Bueno, mejor todavía si antes de juzgar sus contextos te juzgas a ti mismo, como nos recordaba Félix Castillo en sus explicaciones de por qué el comportamiento no se puede cambiar y la metáfora de los tres dedos que apuntan hacia ti cuando señalas a alguien.
Pero pongamos que ya eres consciente de que al primero a quien deberías apuntar es a ti mismo, asumiendo que tampoco eres perfecto, y aún así sigues empecinado en juzgar a alguien.
En tal caso hazle un favor a esa persona y hazte un favor a ti mismo; no la juzgues y juzga sus contextos. Tal vez así comprendas por qué actúa de esa manera, su manera.
Primero juzga su contexto evolutivo, seguramente bastante semejante al tuyo –por no decir calcado–, heredado genéticamente. Por más que el supuesto poder de la razón y la voluntad se hayan puesto de moda y parezcan ser la línea evolutiva a seguir –yo también apuesto por el desarrollo de la conciencia–, gran parte de nuestras respuestas inconscientes a los estímulos que recibimos del entorno, sobre todo en lo que se refiere a lo social y la convivencia con nuestros semejantes, son reacciones impulsivas y automáticas que tienen origen hace decenas de milenios y que hemos heredado ya mapeadas en nuestro cerebro. Como explica Pablo Herreros en su libro Yo, mono, aún hoy nos comportamos socialmente de una forma muy parecida a como lo hacen el resto de grandes primates, o sea, igual que hace millones de años lo haría nuestro antepasado común, especialmente cuando se afrontan episodios vitales con una gran carga emocional, donde la razón poco tiene que decir. ¿Se puede forzar una huella evolutiva tan honda?
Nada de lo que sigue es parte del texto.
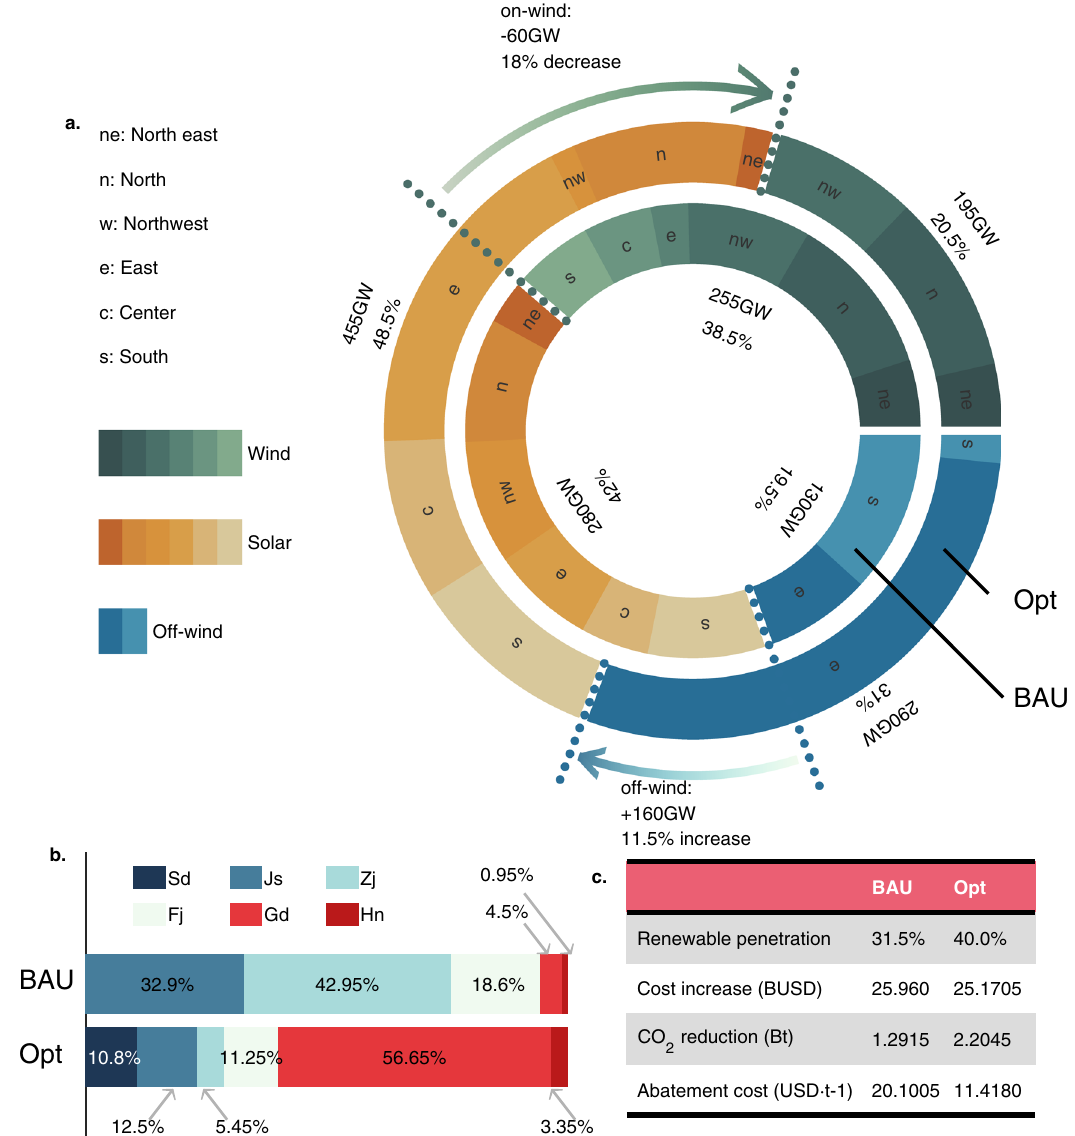
Fig. 4 | Regional distribution of the major renewable alternatives in National planning and our Optimization results. a Regional distribution of the onshore wind,solarand offshorewindpowerintheNationalplanning(innercircle)and our optimizationplanning(outercircle),witheachrenewablealternativecharacterized by color types (summarized in left legend). Renewable allocation in each region is calibrated with color depth and regional abbreviation (also summarized in left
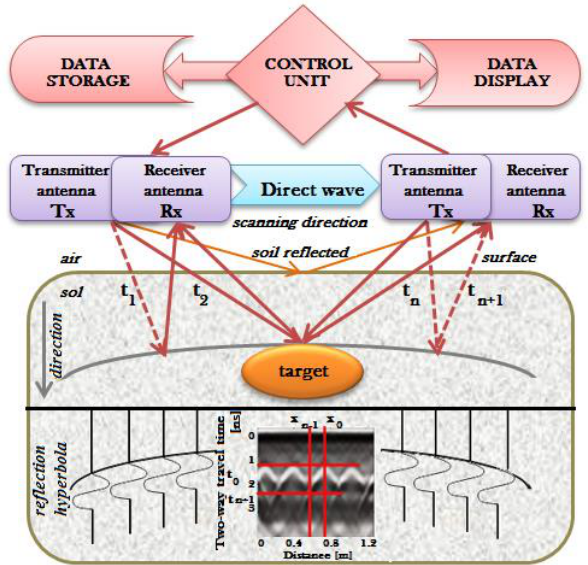
Figure 1. Process of a generic GPR system ( inset bottom -schematic diagram of GPR reflection hyperbola generation and real signal GPR B-scan).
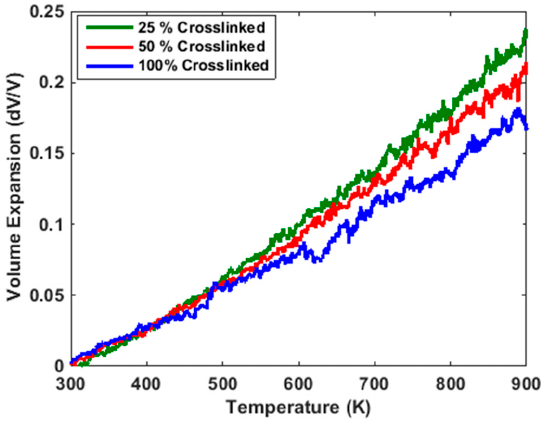
Figure 5. Volume expansion with respect to temperature for 25%, 50% and 100% crosslinked structures.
Forzar no lo creo, aunque modular sí, y para eso está la cultura, el siguiente contexto a tener en cuenta, las influencias, creencias y aprendizajes que hemos adquirido en vida, sobre todo a través de la familia y la educación infantil y primaria, y después en los medios de comunicación y otras influencias directas como las amistades más cercanas. El ambiente familiar, la interacción social durante la infancia, el acceso a información y educación, las costumbres socioculturales de la comunidad a la que se pertenece, etc., ejercen un papel primordial en lo que terminará siendo el carácter de esa persona y, consecuentemente, en su conducta.
A estas alturas ya deberías comprender que lo que hace la persona a la que estás juzgando probablemente no es algo tan “suyo”, sino algo heredado y aprendido, vaya.
Pero, por si aún te quedan ganas de seguir con tu juicio, tal vez podrías tratar de comprender el último nivel de contexto, su entorno presente, es decir, lo que le puede estar ocurriendo a esa persona justo ahora en su casa, en su trabajo, con sus seres queridos, algo que seguramente desconozcas, sin olvidar su propia realidad social y su tendencia tribal, el inconsciente colectivo, y, además, teniendo en cuenta que esa realidad sólo debería comprenderse no a través de tus ojos, sino de los suyos, que ven lo que ven condicionados directamente por los tres contextos.
Esto se ha complicado un poco… O tal vez no tanto.
Qué va. Es más fácil.
Porque en el fondo, aunque choque de frente con nuestra cultura del culto a la razón, el pensamiento y las normas, sobre todo cuando es nuestro ego el que nos habla, seguramente todo es tan sencillo como comprender que todos y cada uno de nosotros sin excepción actuamos y vivimos la mayor parte del tiempo en piloto automático, inconscientemente, y que, volviendo a referenciar la entrevista con Félix, el comportamiento de una persona no es más que una adaptación a esos contextos, sobre todo los internos –genes y creencias.
En mi opinión, por lo que sé y por lo que veo, en mayor o menor medida pero de forma muy parecida, todos somos esclavos de nuestro inconsciente, infinito e inaccesible desde una perspectiva racional, al tiempo que víctimas de las ilusiones de seguridad, control, voluntad, libertad y verdad absoluta que nuestro egodiscurso intelectual vomita día tras día.
En fin… ¿Todavía nos quedan ganas de seguir juzgando? A mí, desde luego, ningunas.